Sidako chan
結城浩
今日はシダコちゃんが中学三年生のときの話をしましょう。
シダコちゃんはいつも、 教室の中で出口に一番近い席に座っている。 授業で発言することはほとんどない。 友達と呼べる人はいなかったし、 友達をほしがっているわけでもなかった。
11月の学園祭の最後、体育館でのコンサートで、 シダコちゃんは1本のギターを持って壇上に立った。 それは誰も予期していなかった。 シダコちゃんは説明も釈明もせず、すぐに歌い出した。

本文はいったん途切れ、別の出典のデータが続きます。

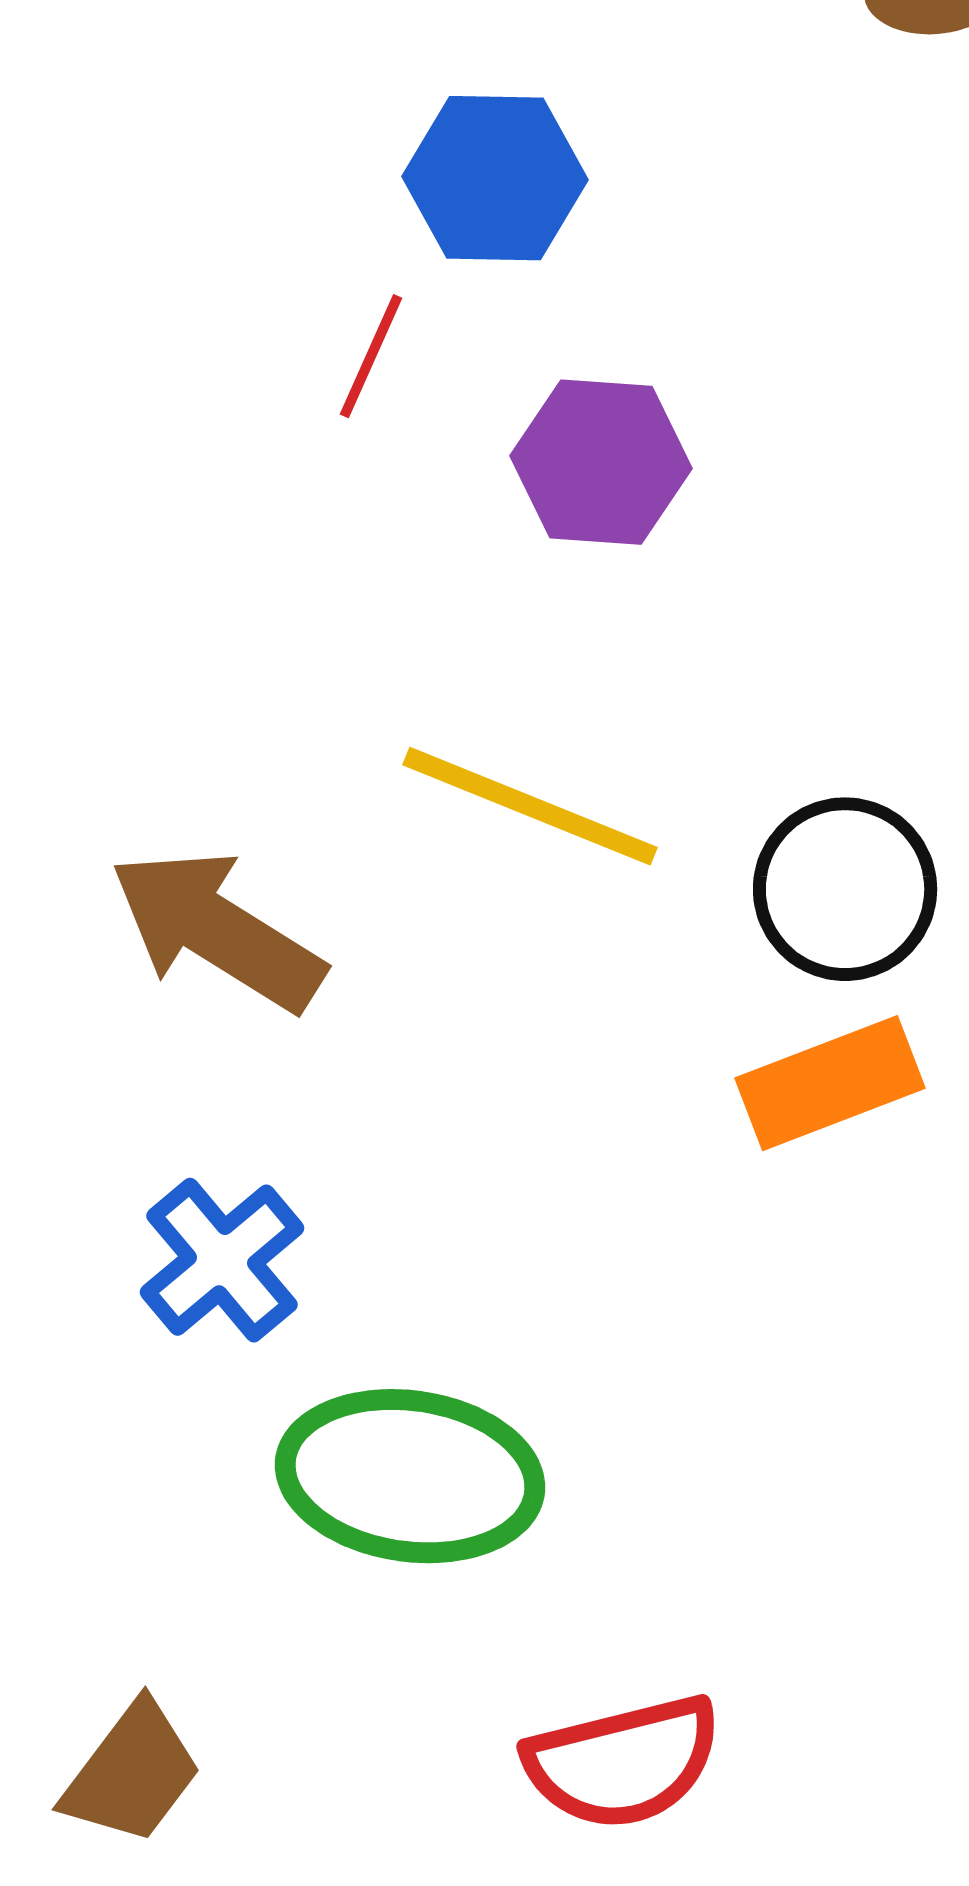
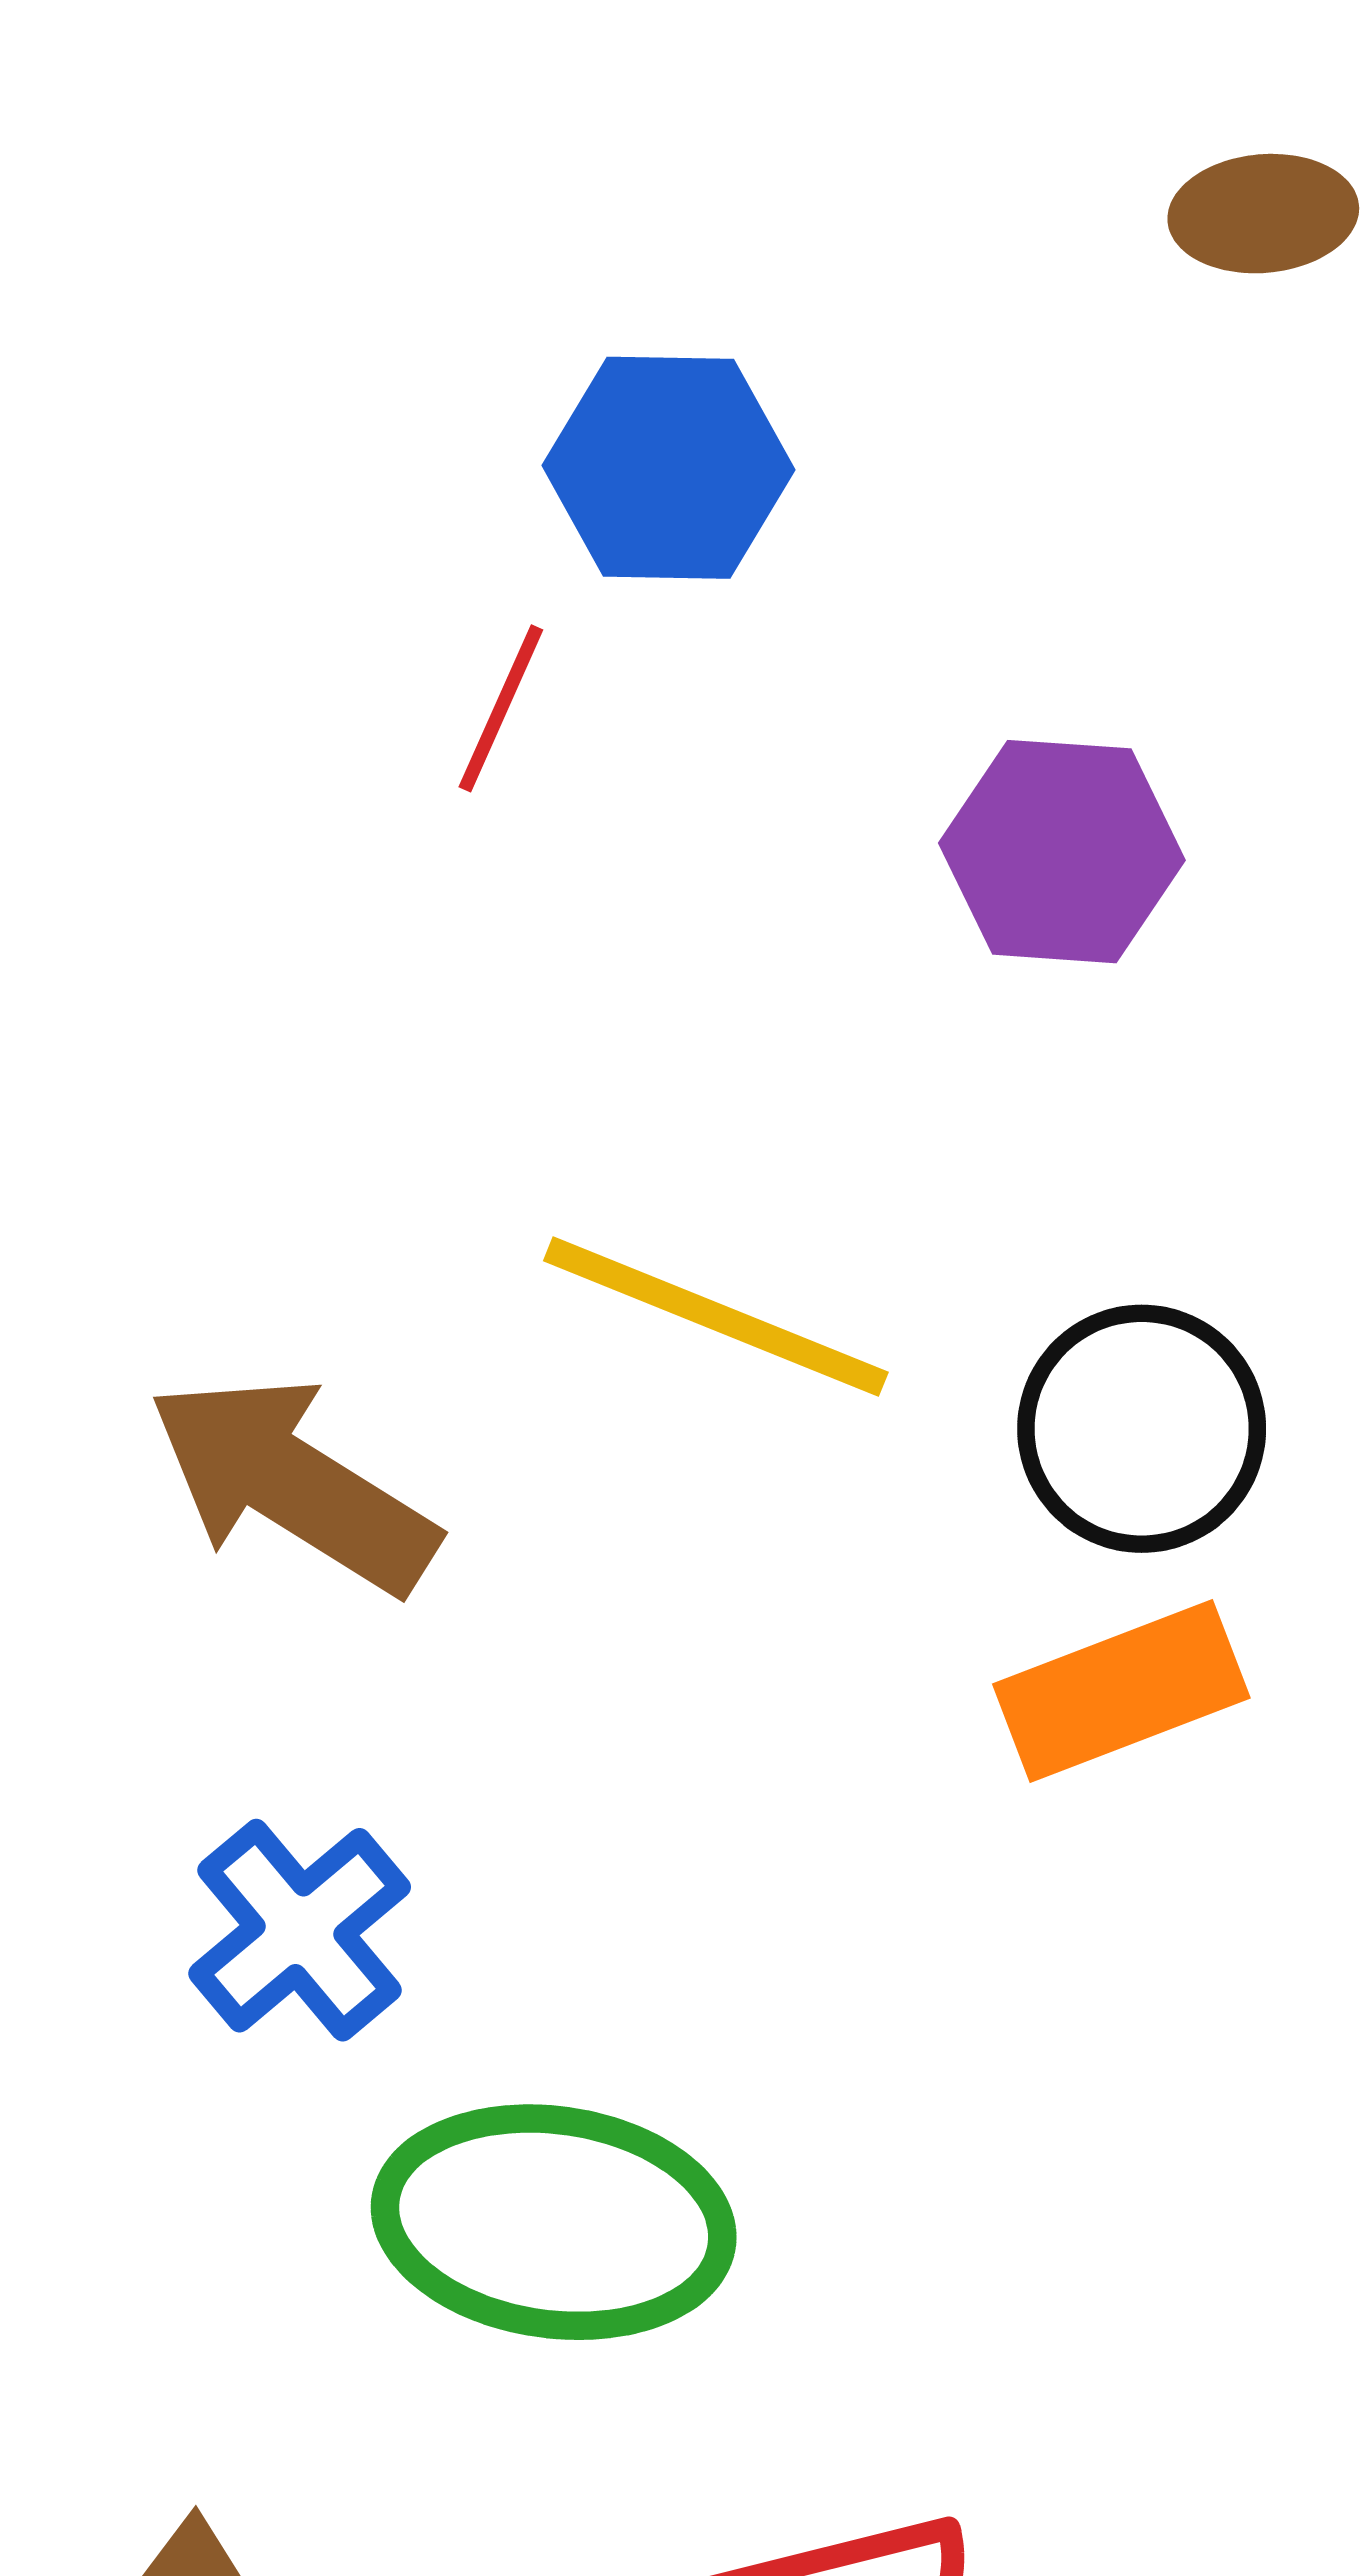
purple hexagon: (601, 462) -> (1062, 852), moved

皆は、 シダコちゃんのハスキーな歌声に驚く。 伸びやかな旋律が体育館に広がる。 シダコちゃんは数曲を一気に歌い切る。
歓声と拍手。
そこで、シダコちゃんはギターを置いてうつむく。 体育館はしんとなる。 シダコちゃんは、顔を上げ、マイクをそっと両手で包んでゆっくり歌い出す。 誰もがよく知っているメロディ。
「校歌」だ。
シダコちゃんの校歌を聞きながら、 ひとりひとりが、学校生活を振り返る。 桜の入学式、友の変化に心を騒がす夏休み、 そして中間テスト、期末テスト、進路の悩みに、淡い恋。 体育館にシダコちゃんの校歌が響く。 生徒は皆、われ知らず涙を流し始める。 そして泣きながら、シダコちゃんの歌に合わせて歌い出す。 伴奏なしの校歌斉唱だ。
もうすぐ厳しい冬、受験の冬がやってくる。 その向こうには卒業が——希望と別離の季節が——待っているのだ。 きらきら光る砂が指の間をすり抜けていくように、 今という時も過ぎていく。
けれど、シダコちゃんの歌は、まだ続いている。